I have two datasets: DF1 - data frame which lists heads of states (leader_id) of countries (country_code) and an interval of their time in office (office_interval). DF2 - data frame where every observation is an event that has the country (country_code) and date it occurred (event_date).
reproducible data:
library(lubridate)
#Leader DF
leader_id <- c("Adam","Bob","Charlie")
country_code <- c(1,1,2)
office_interval <- c(interval(ymd("1900-01-01"), ymd("1905-01-01")),
interval(ymd("1910-01-01"), ymd("1915-01-01")),
interval(ymd("1920-01-01"), ymd("1925-01-01")))
DF1 <- data.frame(leader_id, country_code, office_interval)
#Event DF
country_code <- c(1,2,2,1)
event_date <- c(as.Date("1901-01-01"),
as.Date("1902-01-01"),
as.Date("1921-01-01"),
as.Date("1901-02-02"))
DF2 <- data.frame(country_code, event_date)
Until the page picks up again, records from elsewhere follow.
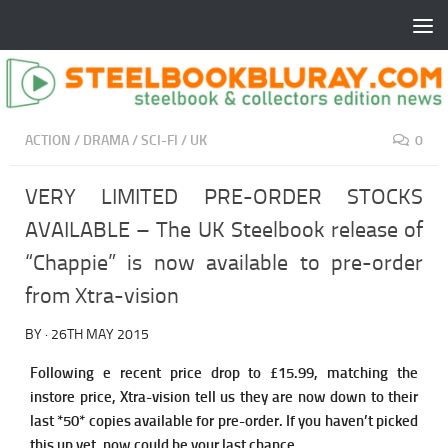
ACTION
/
DRAMA
/
SCI-FI
/
UK
0
VERY LIMITED PRE-ORDER STOCKS
AVAILABLE – The UK Steelbook release of
“Chappie” is now available to pre-order
from Xtra-vision
BY
·
26TH MAY 2015
Following e recent price drop to £15.99, matching the
instore price, Xtra-vision tell us they are now down to their
last *50* copies available for pre-order. If you haven’t picked
this up yet, now could be your last chance.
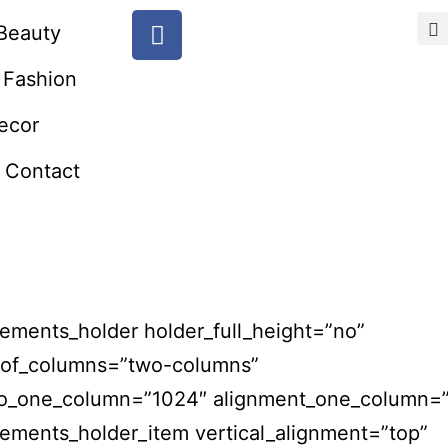
Beauty
Fashion
ecor
Contact
ements_holder holder_full_height=”no”
of_columns=”two-columns”
to_one_column=”1024″ alignment_one_column=”
ements_holder_item vertical_alignment=”top”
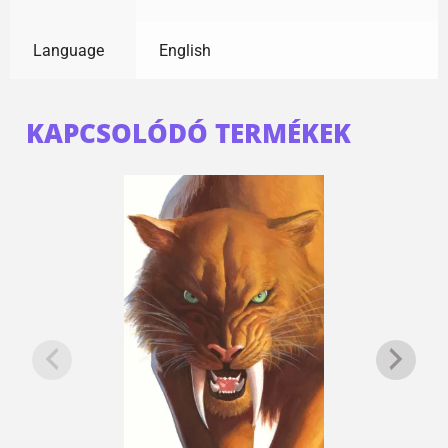
Language
English
KAPCSOLÓDÓ TERMÉKEK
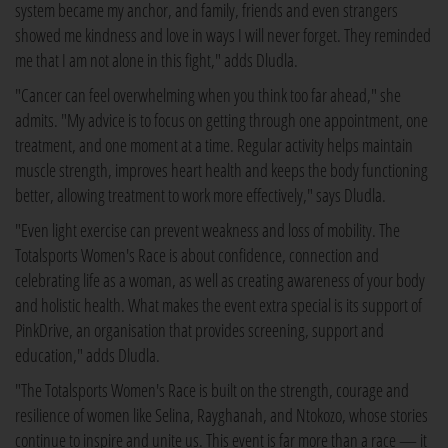
system became my anchor, and family, friends and even strangers
showed me kindness and love in ways I will never forget. They reminded
me that I am not alone in this fight," adds Dludla.
"Cancer can feel overwhelming when you think too far ahead," she
admits. "My advice is to focus on getting through one appointment, one
treatment, and one moment at a time. Regular activity helps maintain
muscle strength, improves heart health and keeps the body functioning
better, allowing treatment to work more effectively," says Dludla.
"Even light exercise can prevent weakness and loss of mobility. The
Totalsports Women's Race is about confidence, connection and
celebrating life as a woman, as well as creating awareness of your body
and holistic health. What makes the event extra special is its support of
PinkDrive, an organisation that provides screening, support and
education," adds Dludla.
"The Totalsports Women's Race is built on the strength, courage and
resilience of women like Selina, Rayghanah, and Ntokozo, whose stories
continue to inspire and unite us. This event is far more than a race — it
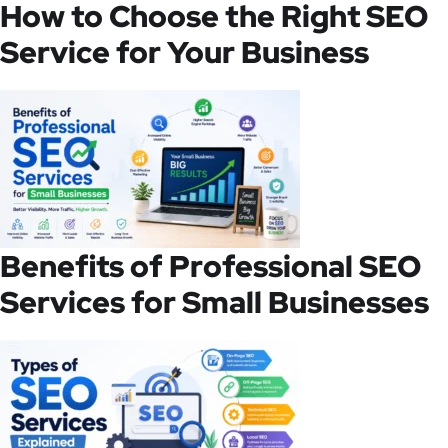
How to Choose the Right SEO
Service for Your Business
Benefits of Professional SEO
Services for Small Businesses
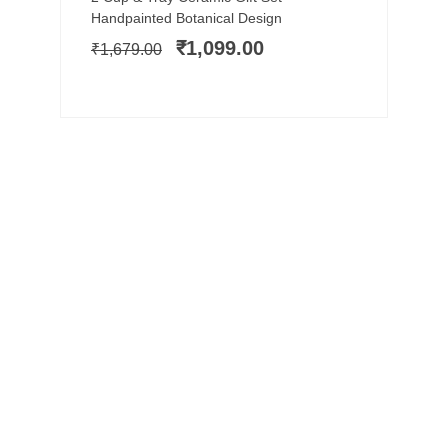
price
price
Handpainted Botanical Design
was:
is:
₹
1,099.00
₹
1,679.00
₹1,679.00.
₹1,099.00.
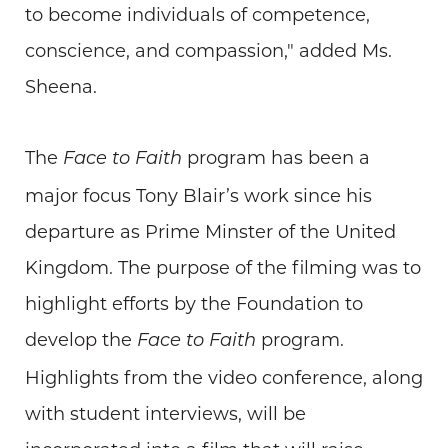
to become individuals of competence,
conscience, and compassion," added Ms.
Sheena.
The
program has been a
Face to Faith
major focus Tony Blair’s work since his
departure as Prime Minster of the United
Kingdom. The purpose of the filming was to
highlight efforts by the Foundation to
develop the
program.
Face to Faith
Highlights from the video conference, along
with student interviews, will be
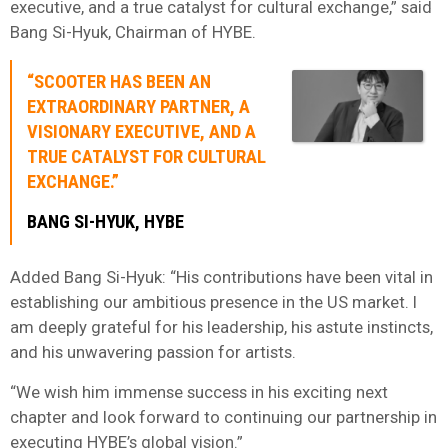
executive, and a true catalyst for cultural exchange,” said
Bang Si-Hyuk, Chairman of HYBE.
“SCOOTER HAS BEEN AN
EXTRAORDINARY PARTNER, A
VISIONARY EXECUTIVE, AND A
TRUE CATALYST FOR CULTURAL
EXCHANGE.”
BANG SI-HYUK, HYBE
Added Bang Si-Hyuk: “His contributions have been vital in
establishing our ambitious presence in the US market. I
am deeply grateful for his leadership, his astute instincts,
and his unwavering passion for artists.
“We wish him immense success in his exciting next
chapter and look forward to continuing our partnership in
executing HYBE’s global vision.”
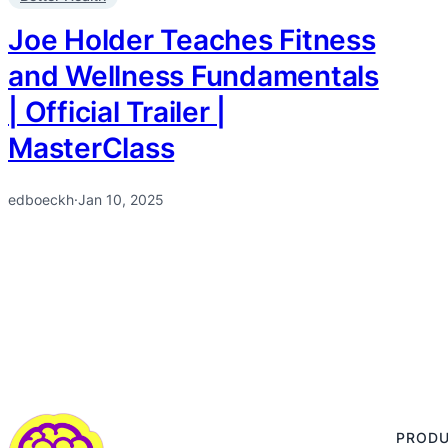
Joe Holder Teaches Fitness
and Wellness Fundamentals
| Official Trailer |
MasterClass
edboeckh
·
Jan 10, 2025
PROD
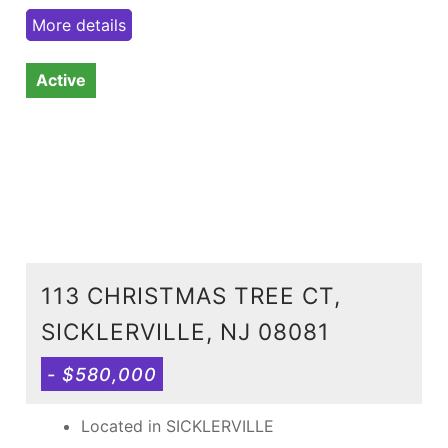
More details
Active
113 CHRISTMAS TREE CT,
SICKLERVILLE, NJ 08081
- $580,000
Located in SICKLERVILLE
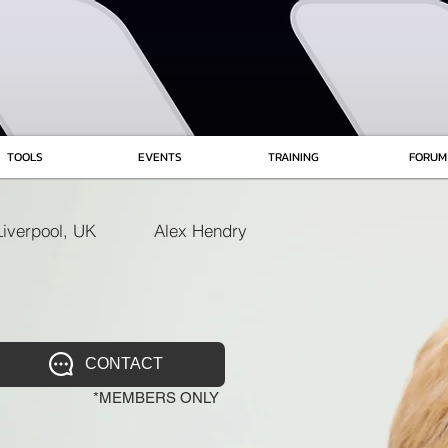
TOOLS
EVENTS
TRAINING
FORUM
Liverpool, UK
Alex Hendry
CONTACT
*MEMBERS ONLY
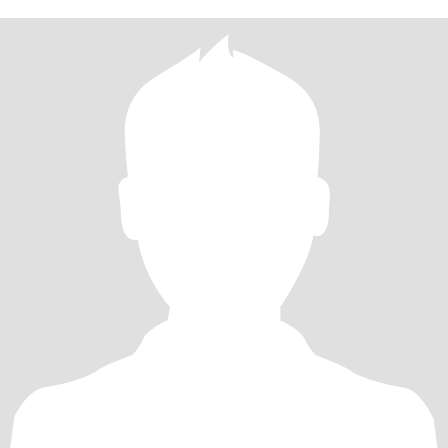
old daughter, my cat, my dog, my turtles, and my duck ... just
enjoying what we have and making laugable memories!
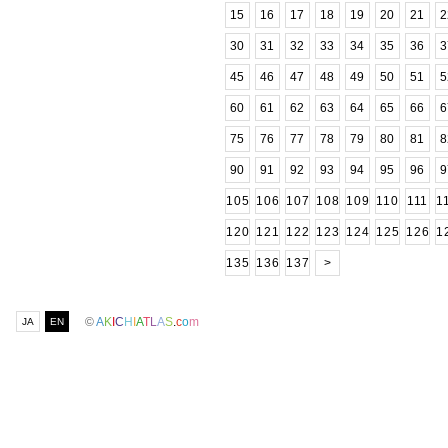
15
16
17
18
19
20
21
2
30
31
32
33
34
35
36
3
45
46
47
48
49
50
51
5
60
61
62
63
64
65
66
6
75
76
77
78
79
80
81
8
90
91
92
93
94
95
96
9
105
106
107
108
109
110
111
1
120
121
122
123
124
125
126
1
135
136
137
>
©
A
K
I
C
H
I
A
T
L
A
S
.
c
o
m
JA
EN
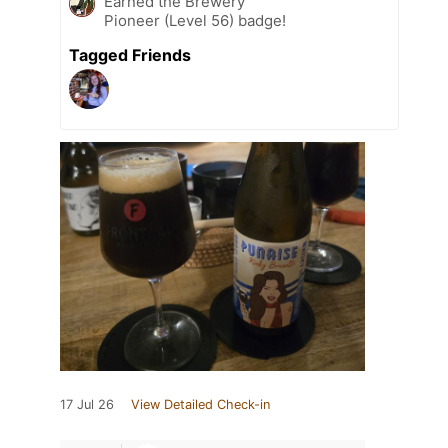
Earned the Brewery
Pioneer (Level 56) badge!
Tagged Friends
17 Jul 26
View Detailed Check-in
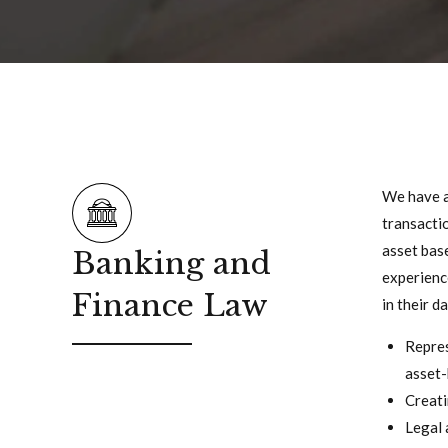
We have a 
transactio
asset base
Banking and
experience
Finance Law
in their d
Repres
asset-
Creati
Legal 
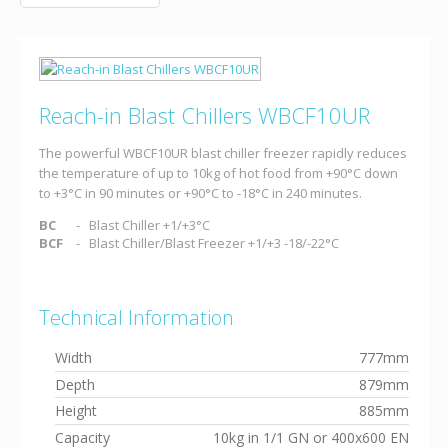
Reach-in Blast Chillers WBCF10UR
The powerful WBCF10UR blast chiller freezer rapidly reduces
the temperature of up to 10kg of hot food from +90°C down
to +3°C in 90 minutes or +90°C to -18°C in 240 minutes.
BC
Blast Chiller +1/+3°C
BCF
Blast Chiller/Blast Freezer +1/+3 -18/-22°C
Technical Information
Width
777mm
Depth
879mm
Height
885mm
Capacity
10kg in 1/1 GN or 400x600 EN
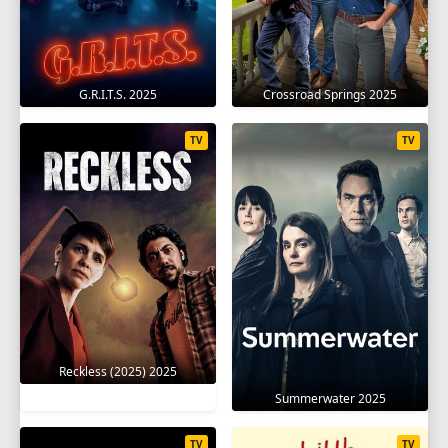
G.R.I.T.S. 2025
Crossroad Springs 2025
TV
TV
Reckless (2025) 2025
Summerwater 2025
TV
TV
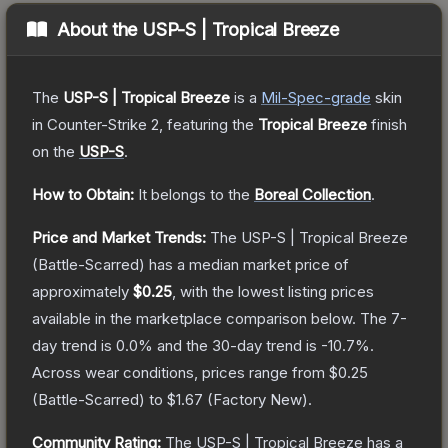
About the
USP-S | Tropical Breeze
The
USP-S | Tropical Breeze
is a
Mil-Spec
-grade
skin
in Counter-Strike 2
, featuring the
Tropical Breeze
finish
on the
USP-S
.
How to Obtain:
It belongs to the
Boreal Collection
.
Price and Market Trends:
The
USP-S | Tropical Breeze
(Battle-Scarred)
has a median market price of
approximately
$0.25
, with the lowest listing prices
available in the marketplace comparison below.
The 7-
day trend is
0.0
% and the 30-day trend is
-10.7
%.
Across wear conditions, prices range from
$0.25
(
Battle-Scarred
) to
$1.67
(
Factory New
).
Community Rating:
The
USP-S | Tropical Breeze
has a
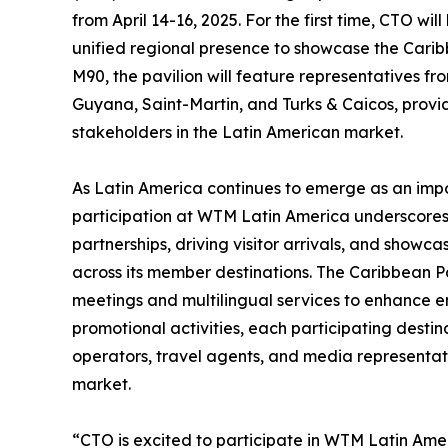
from April 14-16, 2025. For the first time, CTO wi
unified regional presence to showcase the Carib
M90, the pavilion will feature representatives 
Guyana, Saint-Martin, and Turks & Caicos, prov
stakeholders in the Latin American market.
As Latin America continues to emerge as an imp
participation at WTM Latin America underscores
partnerships, driving visitor arrivals, and showc
across its member destinations. The Caribbean Pa
meetings and multilingual services to enhance
promotional activities, each participating destin
operators, travel agents, and media representati
market.
“CTO is excited to participate in WTM Latin Amer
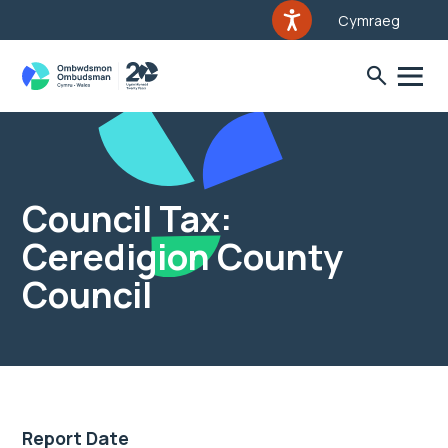
Cymraeg
Council Tax:
Ceredigion County
Council
Report Date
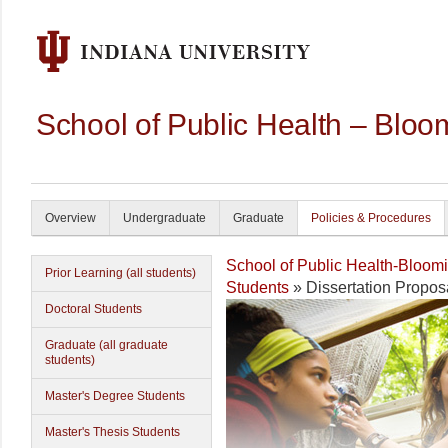
School of Public Health – Bloo
Overview
Undergraduate
Graduate
Policies & Procedures
School of Public Health-Bloom
Prior Learning (all students)
Students
» Dissertation Propos
Doctoral Students
Graduate (all graduate
students)
Master's Degree Students
Master's Thesis Students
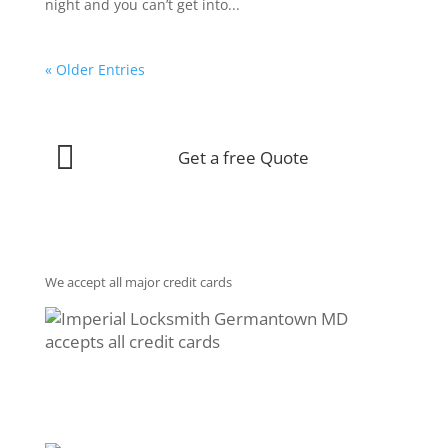
night and you can’t get into...
« Older Entries

Get a free Quote
We accept all major credit cards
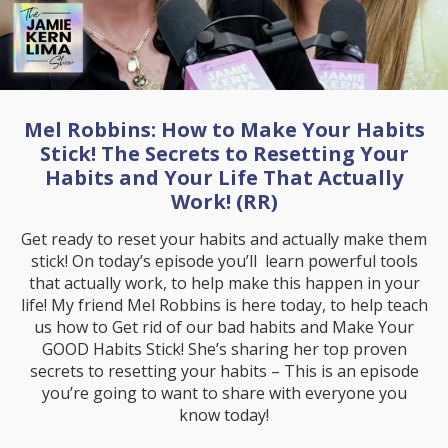
Mel Robbins: How to Make Your Habits
Stick! The Secrets to Resetting Your
Habits and Your Life That Actually
Work! (RR)
Get ready to reset your habits and actually make them
stick! On today’s episode you’ll learn powerful tools
that actually work, to help make this happen in your
life! My friend Mel Robbins is here today, to help teach
us how to Get rid of our bad habits and Make Your
GOOD Habits Stick! She’s sharing her top proven
secrets to resetting your habits – This is an episode
you’re going to want to share with everyone you
know today!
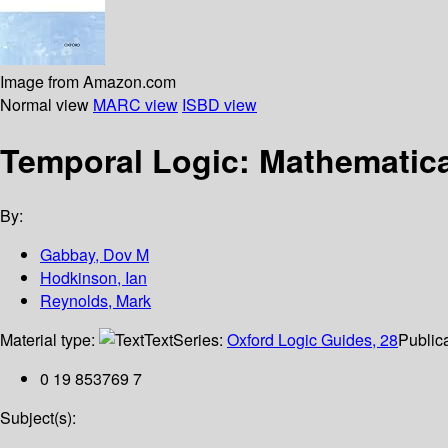
Image from Amazon.com
Normal view
MARC view
ISBD view
Temporal Logic: Mathematica
By:
Gabbay, Dov M
Hodkinson, Ian
Reynolds, Mark
Material type:
Text
Series:
Oxford Logic Guides, 28
Publica
0 19 853769 7
Subject(s):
I would like to create a new column, DF1$total_events, that sums the total number of observations in DF2 that occur within the same country_code and office_interval for each leader in DF1. It should look like this:
leader_id country_code1 office_interval total_events
1 Adam 1 1900-01-01 UTC--1905-01-01 UTC 2
2 Bob 1 1910-01-01 UTC--1915-01-01 UTC 0
3 Charlie 2 1920-01-01 UTC--1925-01-01 UTC 1
I've tried to modify some solutions from this similar question, however i can't get anything to work on my data.